We need to optimize X because it is losing Y

This is the classic problem of confusing rate and value, or more correctly correlative and causal inference. We confuse what we want to happen with what is really happening. Just because people were doing X and now they are doing Y, it doesn’t mean that this is directly causing any change, positive or negative to our end goals. Outside of the three rules of proving causation the real issue here is that we get tied to our beliefs about a pattern of events even when the data cannot possibly validate that conclusion. Understanding and acting on what you know as opposed to what you want to have happen is the difference between being data driven and simply being data justified.

Think about it this way, I have 23% clicks on one section of my page and 0% on another. If I were to improve one of those which one is going to produce the biggest returns? The answer here is that you do not know. A rate of interaction cannot possibly tell you the value of changing that item. Some of the most important parts of any user experience are things that can’t even be clicked.

This plays out outside of clicks too. We have a product funnel and we see more people leaving on page 3, therefore we need to test on page 3. The reality is that more or less people may or may not be tied to more or less revenue. Even if it is tied it may be a qualification issue higher, or a user interaction issue, or simply too many people in a prior step. This is called a linear assumption fallacy, where we assume that when we have 5 people and 2 convert that if we have 10 people 4 will convert. Linear models are rare in nature but are easy to understand, so we fall back on comfort over realistic understanding.

The act of figuring out what to test can be difficult but it is never improved by pretending we have validation of our own ideas when we have nothing to justify them.
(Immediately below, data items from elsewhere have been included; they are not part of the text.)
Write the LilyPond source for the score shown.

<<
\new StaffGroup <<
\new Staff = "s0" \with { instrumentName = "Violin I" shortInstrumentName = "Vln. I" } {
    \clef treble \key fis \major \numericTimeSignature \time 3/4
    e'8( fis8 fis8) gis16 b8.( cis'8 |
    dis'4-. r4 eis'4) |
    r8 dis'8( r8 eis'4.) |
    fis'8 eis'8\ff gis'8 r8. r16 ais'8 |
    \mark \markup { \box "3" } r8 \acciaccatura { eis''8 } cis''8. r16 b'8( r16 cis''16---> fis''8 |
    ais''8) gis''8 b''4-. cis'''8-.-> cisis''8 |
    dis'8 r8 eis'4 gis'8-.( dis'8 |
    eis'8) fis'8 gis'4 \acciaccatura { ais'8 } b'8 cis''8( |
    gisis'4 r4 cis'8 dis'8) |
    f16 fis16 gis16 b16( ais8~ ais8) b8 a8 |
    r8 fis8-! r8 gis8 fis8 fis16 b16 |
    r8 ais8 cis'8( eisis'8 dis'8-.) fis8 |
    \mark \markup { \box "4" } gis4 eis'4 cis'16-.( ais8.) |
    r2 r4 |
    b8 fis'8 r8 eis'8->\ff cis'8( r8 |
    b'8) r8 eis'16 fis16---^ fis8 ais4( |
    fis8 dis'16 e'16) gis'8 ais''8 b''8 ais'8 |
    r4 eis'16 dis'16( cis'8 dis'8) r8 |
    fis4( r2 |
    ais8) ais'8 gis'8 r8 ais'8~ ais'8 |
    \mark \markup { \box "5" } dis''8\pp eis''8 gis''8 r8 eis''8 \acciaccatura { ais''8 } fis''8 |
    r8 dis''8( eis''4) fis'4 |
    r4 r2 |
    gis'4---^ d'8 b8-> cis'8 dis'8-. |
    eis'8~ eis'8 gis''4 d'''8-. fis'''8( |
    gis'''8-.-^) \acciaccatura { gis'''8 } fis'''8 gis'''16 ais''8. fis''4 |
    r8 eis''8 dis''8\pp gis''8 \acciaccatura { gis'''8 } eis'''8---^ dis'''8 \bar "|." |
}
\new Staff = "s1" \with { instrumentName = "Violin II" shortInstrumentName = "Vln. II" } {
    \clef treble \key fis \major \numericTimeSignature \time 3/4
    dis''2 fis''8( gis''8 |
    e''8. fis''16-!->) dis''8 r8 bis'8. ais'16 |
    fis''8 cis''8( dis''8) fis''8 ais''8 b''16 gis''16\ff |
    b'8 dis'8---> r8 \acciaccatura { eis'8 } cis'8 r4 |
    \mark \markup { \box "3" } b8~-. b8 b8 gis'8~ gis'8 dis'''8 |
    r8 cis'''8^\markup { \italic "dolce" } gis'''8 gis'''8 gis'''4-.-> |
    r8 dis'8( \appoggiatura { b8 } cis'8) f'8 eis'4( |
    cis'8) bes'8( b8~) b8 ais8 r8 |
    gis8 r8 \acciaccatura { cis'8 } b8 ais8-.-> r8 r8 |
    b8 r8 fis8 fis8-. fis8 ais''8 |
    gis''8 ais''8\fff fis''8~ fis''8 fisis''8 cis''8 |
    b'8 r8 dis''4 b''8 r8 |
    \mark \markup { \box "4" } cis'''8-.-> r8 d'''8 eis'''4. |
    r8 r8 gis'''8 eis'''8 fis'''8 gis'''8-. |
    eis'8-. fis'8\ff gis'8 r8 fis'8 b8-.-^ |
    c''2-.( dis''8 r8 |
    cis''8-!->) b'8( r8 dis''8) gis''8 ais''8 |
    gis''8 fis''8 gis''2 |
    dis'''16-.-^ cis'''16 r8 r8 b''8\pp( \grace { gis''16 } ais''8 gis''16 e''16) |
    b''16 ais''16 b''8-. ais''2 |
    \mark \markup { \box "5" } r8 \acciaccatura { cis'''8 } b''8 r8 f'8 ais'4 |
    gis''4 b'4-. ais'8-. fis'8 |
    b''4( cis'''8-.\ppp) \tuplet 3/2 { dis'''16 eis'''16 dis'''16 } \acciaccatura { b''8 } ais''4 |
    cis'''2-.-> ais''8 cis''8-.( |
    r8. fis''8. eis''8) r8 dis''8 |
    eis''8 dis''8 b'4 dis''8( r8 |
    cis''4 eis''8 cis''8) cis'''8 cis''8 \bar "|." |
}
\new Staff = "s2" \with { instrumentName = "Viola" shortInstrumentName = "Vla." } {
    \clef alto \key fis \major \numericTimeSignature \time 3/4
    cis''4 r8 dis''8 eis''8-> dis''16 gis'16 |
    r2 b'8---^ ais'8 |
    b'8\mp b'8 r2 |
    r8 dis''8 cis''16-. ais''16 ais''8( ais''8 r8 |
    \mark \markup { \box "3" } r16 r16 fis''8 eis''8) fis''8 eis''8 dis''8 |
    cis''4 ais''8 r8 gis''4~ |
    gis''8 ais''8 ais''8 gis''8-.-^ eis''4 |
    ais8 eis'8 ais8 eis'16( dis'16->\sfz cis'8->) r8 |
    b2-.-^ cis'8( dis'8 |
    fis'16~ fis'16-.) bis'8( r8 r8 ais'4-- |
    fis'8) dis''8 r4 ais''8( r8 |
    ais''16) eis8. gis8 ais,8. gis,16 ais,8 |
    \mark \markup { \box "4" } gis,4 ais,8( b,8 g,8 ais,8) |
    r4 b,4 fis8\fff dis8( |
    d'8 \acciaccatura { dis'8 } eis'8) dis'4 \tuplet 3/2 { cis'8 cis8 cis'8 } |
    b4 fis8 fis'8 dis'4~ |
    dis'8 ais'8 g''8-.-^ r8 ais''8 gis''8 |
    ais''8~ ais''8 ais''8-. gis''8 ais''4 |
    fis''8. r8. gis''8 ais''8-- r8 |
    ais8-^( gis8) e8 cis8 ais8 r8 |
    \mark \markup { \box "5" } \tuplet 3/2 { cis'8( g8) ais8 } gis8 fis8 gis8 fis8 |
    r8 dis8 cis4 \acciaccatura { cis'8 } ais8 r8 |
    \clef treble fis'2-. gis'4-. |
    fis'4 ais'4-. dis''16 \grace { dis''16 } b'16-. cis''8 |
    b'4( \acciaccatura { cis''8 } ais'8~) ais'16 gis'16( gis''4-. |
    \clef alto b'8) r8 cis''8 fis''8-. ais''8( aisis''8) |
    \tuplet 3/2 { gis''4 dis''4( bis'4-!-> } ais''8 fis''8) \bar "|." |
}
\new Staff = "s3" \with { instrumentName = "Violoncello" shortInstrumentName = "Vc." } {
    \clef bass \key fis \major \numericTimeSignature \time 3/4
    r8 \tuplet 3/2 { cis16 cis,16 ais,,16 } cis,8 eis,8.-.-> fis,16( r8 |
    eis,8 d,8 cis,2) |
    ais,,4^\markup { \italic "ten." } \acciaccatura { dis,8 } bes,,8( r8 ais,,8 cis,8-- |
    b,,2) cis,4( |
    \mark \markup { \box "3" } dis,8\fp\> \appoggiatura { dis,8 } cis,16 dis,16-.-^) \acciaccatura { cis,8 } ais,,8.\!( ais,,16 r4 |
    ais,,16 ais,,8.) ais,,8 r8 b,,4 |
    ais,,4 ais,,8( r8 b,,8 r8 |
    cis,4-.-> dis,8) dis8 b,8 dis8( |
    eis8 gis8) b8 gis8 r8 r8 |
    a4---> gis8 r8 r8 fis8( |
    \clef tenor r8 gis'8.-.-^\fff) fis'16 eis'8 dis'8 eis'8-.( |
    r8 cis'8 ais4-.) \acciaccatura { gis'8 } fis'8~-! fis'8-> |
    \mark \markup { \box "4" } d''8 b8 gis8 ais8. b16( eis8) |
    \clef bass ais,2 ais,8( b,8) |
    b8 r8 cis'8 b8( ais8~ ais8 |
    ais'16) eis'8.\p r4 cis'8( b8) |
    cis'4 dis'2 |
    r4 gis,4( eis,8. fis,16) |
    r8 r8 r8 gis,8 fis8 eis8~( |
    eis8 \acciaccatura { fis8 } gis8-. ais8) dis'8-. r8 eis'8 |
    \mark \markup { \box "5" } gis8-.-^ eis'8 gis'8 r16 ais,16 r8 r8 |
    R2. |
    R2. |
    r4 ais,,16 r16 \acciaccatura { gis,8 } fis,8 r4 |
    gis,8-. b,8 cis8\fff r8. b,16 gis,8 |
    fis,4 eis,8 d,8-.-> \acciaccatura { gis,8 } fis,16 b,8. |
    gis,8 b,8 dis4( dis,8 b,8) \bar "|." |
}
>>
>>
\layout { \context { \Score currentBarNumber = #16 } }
We need to be open to discovering where we should go and to focus on some set path. In almost all cases you will find that you are wrong, often dramatically so, about where problems really are and how to fix them. This is why it is so important to not try and focus solely on more or less correlative actions. We can and should be able to test fast enough and with few enough resources that we will never be limited to this realm unless we can are stuck there mentally.

Like so much else what you spend your time and effort on is incredibly important. There are a thousand things you can improve and there are always new ideas. Justifying them falsely or focusing on them instead of the discipline of testing is nothing but a drag on your entire testing program. Test ideation is about 1% of the value derived from a test program yet it is 90%+ of where people like to spend their time. A 5% gain that took 2 months is worth a lot less than a 10% gain that took 2 weeks. The most important issues we must face are not about generating test ideas or validating our beliefs about how to improve our site, it is about discovering and applying resources to make sure that we are doing the 10% option and not the 5% option. If we overly focus on test ideas and not the discipline of applying them correctly we are never going to going to achieve what should be achieved. If we get lost trying to focus only on where we want to go, then you will always be limited in the possible outcomes you can generate.